Leis de autoria de Maria Avalone são sancionadas e reconhecem o doce de caju e o guaraná ralado como Patrimônios Culturais Imateri
A preservação da identidade cultural cuiabana ganhou um importante reforço com a sanção, pelo prefeito Abílio Brunini, de duas leis de autoria da vereadora Maria Avalone que reconhecem o doce de caju e o guaraná ralado, juntamente com seus modos tradicionais de preparo, como Patrimônios Culturais Imateriais de Cuiabá.

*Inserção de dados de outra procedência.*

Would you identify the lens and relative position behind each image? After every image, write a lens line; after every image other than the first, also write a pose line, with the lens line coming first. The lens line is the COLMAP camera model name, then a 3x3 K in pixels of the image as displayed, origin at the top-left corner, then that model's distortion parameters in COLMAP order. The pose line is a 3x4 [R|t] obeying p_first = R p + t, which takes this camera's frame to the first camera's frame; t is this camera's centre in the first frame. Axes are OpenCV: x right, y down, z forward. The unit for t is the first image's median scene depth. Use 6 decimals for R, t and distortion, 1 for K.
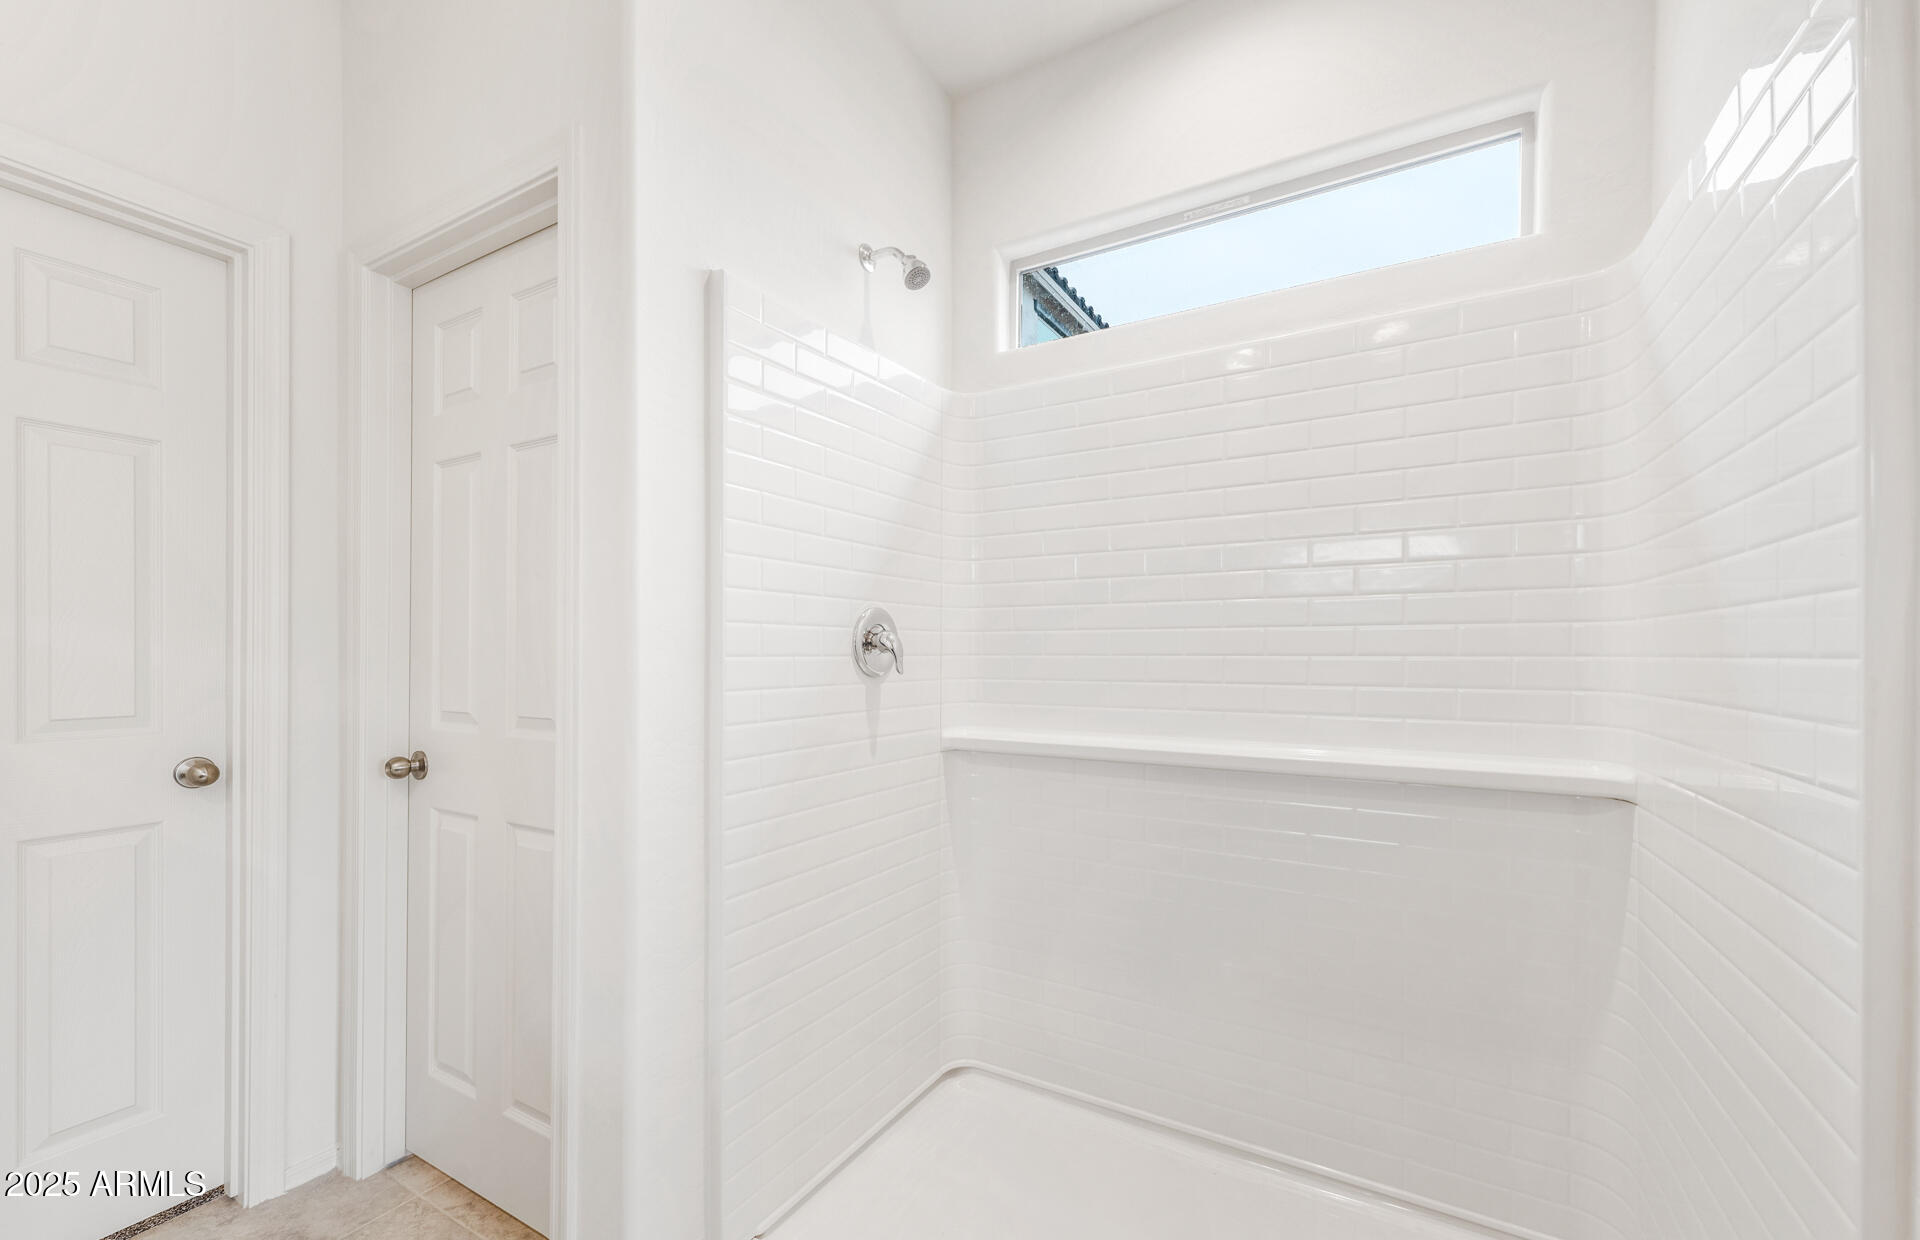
lens RADIAL K [[765.5, 0, 975.5], [0, 765.5, 651.3], [0, 0, 1]] dist [0.007539, -0.003874]
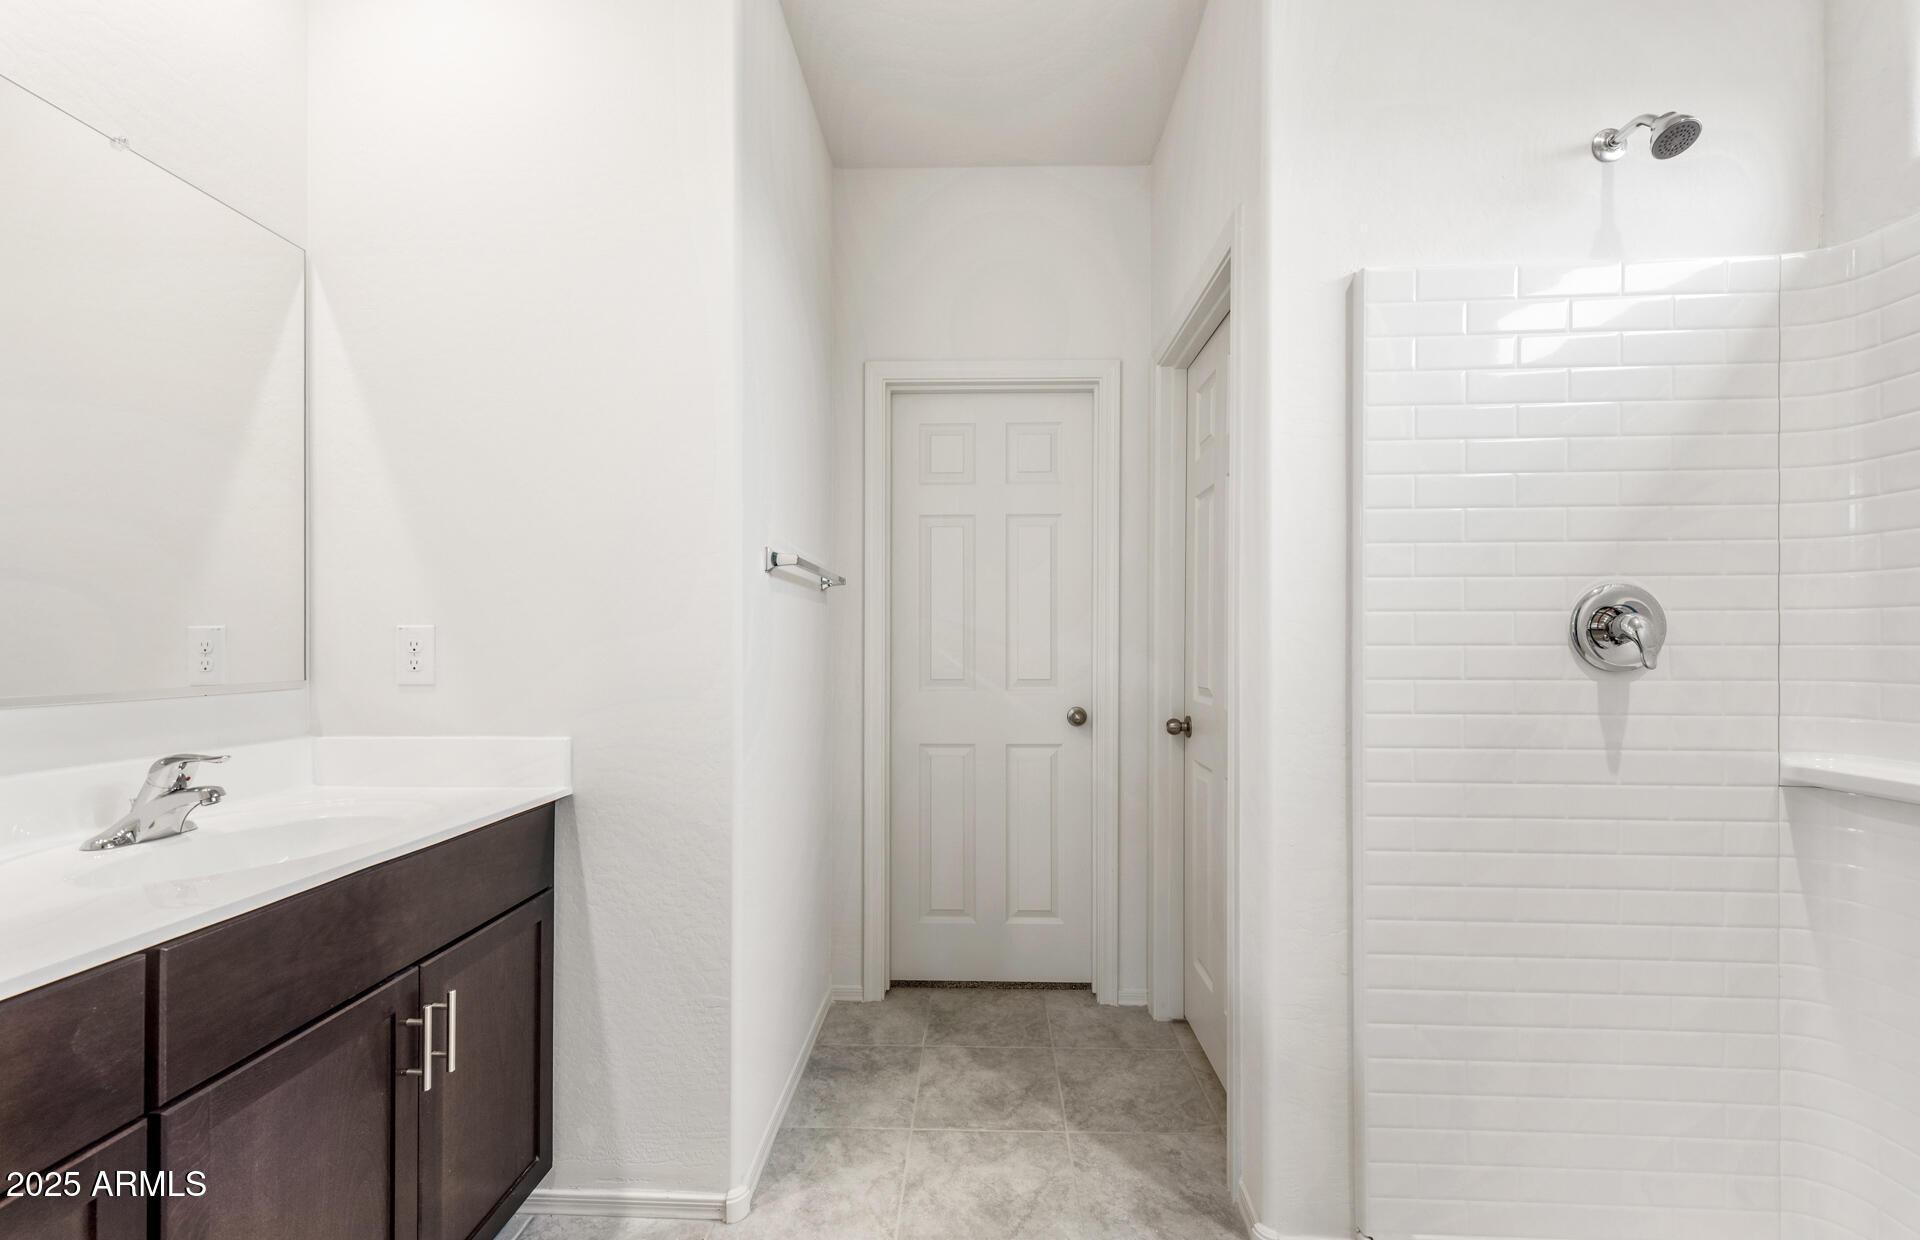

As novas legislações têm como objetivo proteger e valorizar duas das mais importantes tradições da culinária regional, preservando conhecimentos transmitidos de geração em geração e fortalecendo a memória, a história e a identidade do povo cuiabano.
O guaraná ralado é um dos maiores símbolos da baixada cuiabana. Além de seu consumo diário como fonte natural de energia, o ritual de seu preparo faz parte da cultura local e representa um costume mantido há décadas por famílias cuiabanas. O reconhecimento municipal reforça sua importância histórica e cultural, ampliando a proteção desse patrimônio imaterial.
Já o doce de caju representa uma das mais tradicionais expressões da gastronomia regional. Produzido de forma artesanal, seu modo de preparo preserva técnicas e saberes populares que atravessam gerações, mantendo viva uma tradição que integra a história e a cultura de Cuiabá.
Autora das propostas, a vereadora Maria Avalone destacou que preservar o patrimônio imaterial é garantir que as futuras gerações conheçam e mantenham vivas as tradições que fazem parte da essência da Capital.
"Essas leis representam o reconhecimento de duas tradições que contam a história de Cuiabá. O doce de caju e o guaraná ralado fazem parte da nossa identidade, das nossas lembranças e da cultura do nosso povo. Preservar esses saberes é valorizar quem mantém essas tradições vivas, fortalecer o sentimento de pertencimento e garantir que esse patrimônio cultural seja transmitido às futuras gerações.
Agradeço ao prefeito Abílio Brunini pela sensibilidade em sancionar essas leis, que reafirmam o compromisso com a valorização da cultura cuiabana."
Maria Avalone ressaltou ainda que o reconhecimento do doce de caju e do guaraná ralado como Patrimônios Culturais Imateriais fortalece as políticas públicas de preservação da cultura, incentiva o turismo cultural, valoriza os produtores e artesãos locais e contribui para manter viva a história da baixada cuiabana, reafirmando o orgulho das tradições que fazem de Cuiabá uma cidade única.